PREPING cuts agent deployment costs 3× with pre-task synthetic memory
A new framework constructs procedural memory for AI agents using self-generated practice tasks, cutting deployment costs by 2-3× versus online learning while matching playbook-based methods.
PREPING, a memory construction framework from researchers at KAIST and Yonsei University, lets AI agents build procedural memory before encountering real tasks. The system generates synthetic practice scenarios, executes them, and selectively stores useful trajectories—sidestepping the cold-start problem that typically forces agents to learn from scratch in new environments.

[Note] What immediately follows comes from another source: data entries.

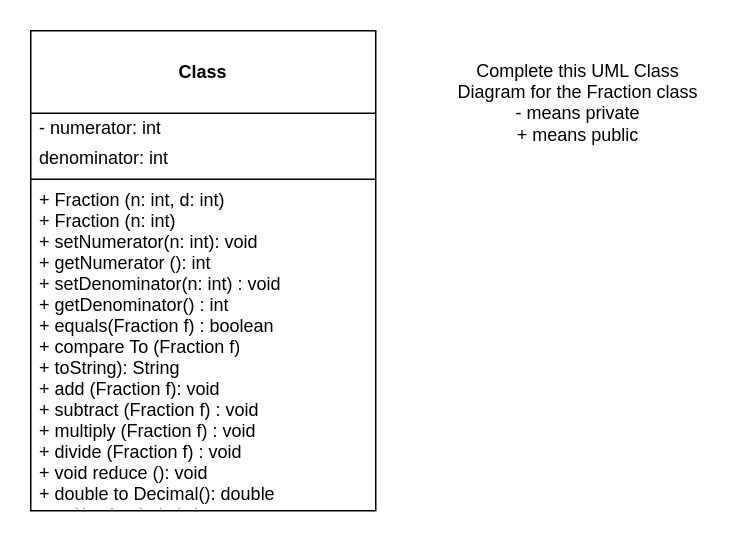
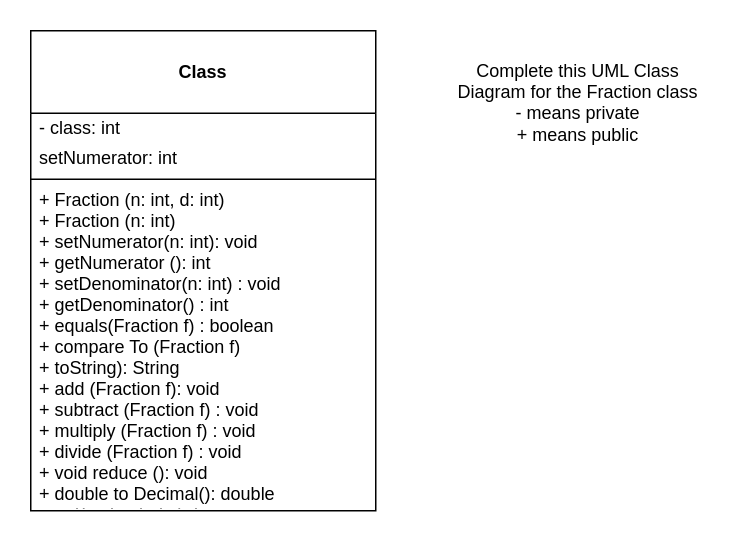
  <mxCell id="0" />
  <mxCell id="1" parent="0" />
  <mxCell id="2" value="&lt;br&gt;&lt;b&gt;Class&lt;/b&gt;&lt;div&gt;&lt;br/&gt;&lt;/div&gt;" style="swimlane;fontStyle=0;align=center;verticalAlign=top;childLayout=stackLayout;horizontal=1;startSize=55;horizontalStack=0;resizeParent=1;resizeParentMax=0;resizeLast=0;collapsible=0;marginBottom=0;html=1;whiteSpace=wrap;" parent="1" vertex="1"><mxGeometry x="20" y="20" width="230" height="320" as="geometry" /></mxCell>
- <mxCell id="3" value="- numerator: int" style="text;html=1;strokeColor=none;fillColor=none;align=left;verticalAlign=middle;spacingLeft=4;spacingRight=4;overflow=hidden;rotatable=0;points=[[0,0.5],[1,0.5]];portConstraint=eastwest;whiteSpace=wrap;" parent="2" vertex="1"><mxGeometry y="55" width="230" height="20" as="geometry" /></mxCell>
- <mxCell id="4" value="denominator: int" style="text;html=1;strokeColor=none;fillColor=none;align=left;verticalAlign=middle;spacingLeft=4;spacingRight=4;overflow=hidden;rotatable=0;points=[[0,0.5],[1,0.5]];portConstraint=eastwest;whiteSpace=wrap;" parent="2" vertex="1"><mxGeometry y="75" width="230" height="20" as="geometry" /></mxCell>
+ <mxCell id="3" value="- class: int" style="text;html=1;strokeColor=none;fillColor=none;align=left;verticalAlign=middle;spacingLeft=4;spacingRight=4;overflow=hidden;rotatable=0;points=[[0,0.5],[1,0.5]];portConstraint=eastwest;whiteSpace=wrap;" parent="2" vertex="1"><mxGeometry y="55" width="230" height="20" as="geometry" /></mxCell>
+ <mxCell id="4" value="setNumerator: int" style="text;html=1;strokeColor=none;fillColor=none;align=left;verticalAlign=middle;spacingLeft=4;spacingRight=4;overflow=hidden;rotatable=0;points=[[0,0.5],[1,0.5]];portConstraint=eastwest;whiteSpace=wrap;" parent="2" vertex="1"><mxGeometry y="75" width="230" height="20" as="geometry" /></mxCell>
  <mxCell id="5" value="" style="line;strokeWidth=1;fillColor=none;align=left;verticalAlign=middle;spacingTop=-1;spacingLeft=3;spacingRight=3;rotatable=0;labelPosition=right;points=[];portConstraint=eastwest;" parent="2" vertex="1"><mxGeometry y="95" width="230" height="8" as="geometry" /></mxCell>
  <mxCell id="6" value="&lt;p style=&quot;margin: 0px; font-variant-numeric: normal; font-variant-east-asian: normal; font-variant-alternates: normal; font-kerning: auto; font-optical-sizing: auto; font-feature-settings: normal; font-variation-settings: normal; font-stretch: normal; line-height: normal;&quot; class=&quot;p1&quot;&gt;+ Fraction (n: int, d: int)&lt;/p&gt;&lt;p style=&quot;margin: 0px; font-variant-numeric: normal; font-variant-east-asian: normal; font-variant-alternates: normal; font-kerning: auto; font-optical-sizing: auto; font-feature-settings: normal; font-variation-settings: normal; font-stretch: normal; line-height: normal;&quot; class=&quot;p1&quot;&gt;+ Fraction (n: int)&lt;/p&gt;&lt;p style=&quot;margin: 0px; font-variant-numeric: normal; font-variant-east-asian: normal; font-variant-alternates: normal; font-kerning: auto; font-optical-sizing: auto; font-feature-settings: normal; font-variation-settings: normal; font-stretch: normal; line-height: normal;&quot; class=&quot;p1&quot;&gt;+ setNumerator(n: int): void&amp;nbsp;&lt;/p&gt;&lt;p style=&quot;margin: 0px; font-variant-numeric: normal; font-variant-east-asian: normal; font-variant-alternates: normal; font-kerning: auto; font-optical-sizing: auto; font-feature-settings: normal; font-variation-settings: normal; font-stretch: normal; line-height: normal;&quot; class=&quot;p1&quot;&gt;+ getNumerator (): int&amp;nbsp;&lt;/p&gt;&lt;p style=&quot;margin: 0px; font-variant-numeric: normal; font-variant-east-asian: normal; font-variant-alternates: normal; font-kerning: auto; font-optical-sizing: auto; font-feature-settings: normal; font-variation-settings: normal; font-stretch: normal; line-height: normal;&quot; class=&quot;p1&quot;&gt;+ setDenominator(n: int) : void&amp;nbsp;&lt;/p&gt;&lt;p style=&quot;margin: 0px; font-variant-numeric: normal; font-variant-east-asian: normal; font-variant-alternates: normal; font-kerning: auto; font-optical-sizing: auto; font-feature-settings: normal; font-variation-settings: normal; font-stretch: normal; line-height: normal;&quot; class=&quot;p1&quot;&gt;+ getDenominator() : int&lt;/p&gt;&lt;p style=&quot;margin: 0px; font-variant-numeric: normal; font-variant-east-asian: normal; font-variant-alternates: normal; font-kerning: auto; font-optical-sizing: auto; font-feature-settings: normal; font-variation-settings: normal; font-stretch: normal; line-height: normal;&quot; class=&quot;p1&quot;&gt;+ equals(Fraction f) : boolean&amp;nbsp;&lt;/p&gt;&lt;p style=&quot;margin: 0px; font-variant-numeric: normal; font-variant-east-asian: normal; font-variant-alternates: normal; font-kerning: auto; font-optical-sizing: auto; font-feature-settings: normal; font-variation-settings: normal; font-stretch: normal; line-height: normal;&quot; class=&quot;p1&quot;&gt;+ compare To (Fraction f)&lt;/p&gt;&lt;p style=&quot;margin: 0px; font-variant-numeric: normal; font-variant-east-asian: normal; font-variant-alternates: normal; font-kerning: auto; font-optical-sizing: auto; font-feature-settings: normal; font-variation-settings: normal; font-stretch: normal; line-height: normal;&quot; class=&quot;p1&quot;&gt;+ toString): String&amp;nbsp;&lt;/p&gt;&lt;p style=&quot;margin: 0px; font-variant-numeric: normal; font-variant-east-asian: normal; font-variant-alternates: normal; font-kerning: auto; font-optical-sizing: auto; font-feature-settings: normal; font-variation-settings: normal; font-stretch: normal; line-height: normal;&quot; class=&quot;p1&quot;&gt;+ add (Fraction f): void&amp;nbsp;&lt;/p&gt;&lt;p style=&quot;margin: 0px; font-variant-numeric: normal; font-variant-east-asian: normal; font-variant-alternates: normal; font-kerning: auto; font-optical-sizing: auto; font-feature-settings: normal; font-variation-settings: normal; font-stretch: normal; line-height: normal;&quot; class=&quot;p1&quot;&gt;+ subtract (Fraction f) : void&amp;nbsp;&lt;/p&gt;&lt;p style=&quot;margin: 0px; font-variant-numeric: normal; font-variant-east-asian: normal; font-variant-alternates: normal; font-kerning: auto; font-optical-sizing: auto; font-feature-settings: normal; font-variation-settings: normal; font-stretch: normal; line-height: normal;&quot; class=&quot;p1&quot;&gt;+ multiply (Fraction f) : void&amp;nbsp;&lt;/p&gt;&lt;p style=&quot;margin: 0px; font-variant-numeric: normal; font-variant-east-asian: normal; font-variant-alternates: normal; font-kerning: auto; font-optical-sizing: auto; font-feature-settings: normal; font-variation-settings: normal; font-stretch: normal; line-height: normal;&quot; class=&quot;p1&quot;&gt;+ divide (Fraction f) : void&amp;nbsp;&lt;/p&gt;&lt;p style=&quot;margin: 0px; font-variant-numeric: normal; font-variant-east-asian: normal; font-variant-alternates: normal; font-kerning: auto; font-optical-sizing: auto; font-feature-settings: normal; font-variation-settings: normal; font-stretch: normal; line-height: normal;&quot; class=&quot;p1&quot;&gt;+ void reduce (): void&amp;nbsp;&lt;/p&gt;&lt;p style=&quot;margin: 0px; font-variant-numeric: normal; font-variant-east-asian: normal; font-variant-alternates: normal; font-kerning: auto; font-optical-sizing: auto; font-feature-settings: normal; font-variation-settings: normal; font-stretch: normal; line-height: normal;&quot; class=&quot;p1&quot;&gt;+ double to Decimal(): double&lt;/p&gt;&lt;p style=&quot;margin: 0px; font-variant-numeric: normal; font-variant-east-asian: normal; font-variant-alternates: normal; font-kerning: auto; font-optical-sizing: auto; font-feature-settings: normal; font-variation-settings: normal; font-stretch: normal; line-height: normal;&quot; class=&quot;p1&quot;&gt;- gcd( a: int, b: int): int&lt;/p&gt;" style="text;html=1;strokeColor=none;fillColor=none;align=left;verticalAlign=middle;spacingLeft=4;spacingRight=4;overflow=hidden;rotatable=0;points=[[0,0.5],[1,0.5]];portConstraint=eastwest;whiteSpace=wrap;" parent="2" vertex="1"><mxGeometry y="103" width="230" height="217" as="geometry" /></mxCell>
  <mxCell id="7" value="&lt;div&gt;Complete this UML Class Diagram for the Fraction class&lt;/div&gt;&lt;div&gt;- means private&lt;/div&gt;&lt;div&gt;+ means public&lt;br&gt;&lt;/div&gt;&lt;div&gt;&lt;br&gt;&lt;/div&gt;" style="text;strokeColor=none;align=center;fillColor=none;html=1;verticalAlign=middle;whiteSpace=wrap;rounded=0;" parent="1" vertex="1"><mxGeometry x="300" y="60" width="170" height="30" as="geometry" /></mxCell>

Most agent memory systems rely on curated demonstrations collected offline or on interactions gathered after deployment. PREPING instead uses a three-component loop: a Proposer generates synthetic tasks conditioned on a structured control state called proposer memory, a Solver attempts those tasks, and a Validator decides which trajectories merit storage while feeding back guidance to shape future proposals. The control state prevents the system from practicing redundant or infeasible scenarios, and the validator blocks low-quality trajectories from polluting memory.
On benchmarks and cost
The team tested PREPING on AppWorld (a mobile app interaction benchmark), BFCL v3 (function-calling tasks), and MCP-Universe (a multi-domain agent environment). On AppWorld, PREPING matched the performance of playbook-based methods built from offline or online experience while cutting deployment cost by 2.99× compared to online memory construction. On BFCL v3, the cost reduction was 2.23×. The paper reports that synthetic volume alone doesn't drive the gains—proposer-side control over feasibility, redundancy, and coverage, combined with selective memory updates, accounts for most of the improvement over a no-memory baseline.
The preprint (2605.13880) is available on arXiv. The authors note that unfiltered synthetic interaction degrades memory quality quickly, and that the proposer memory state is the key mechanism for steering practice toward informative scenarios.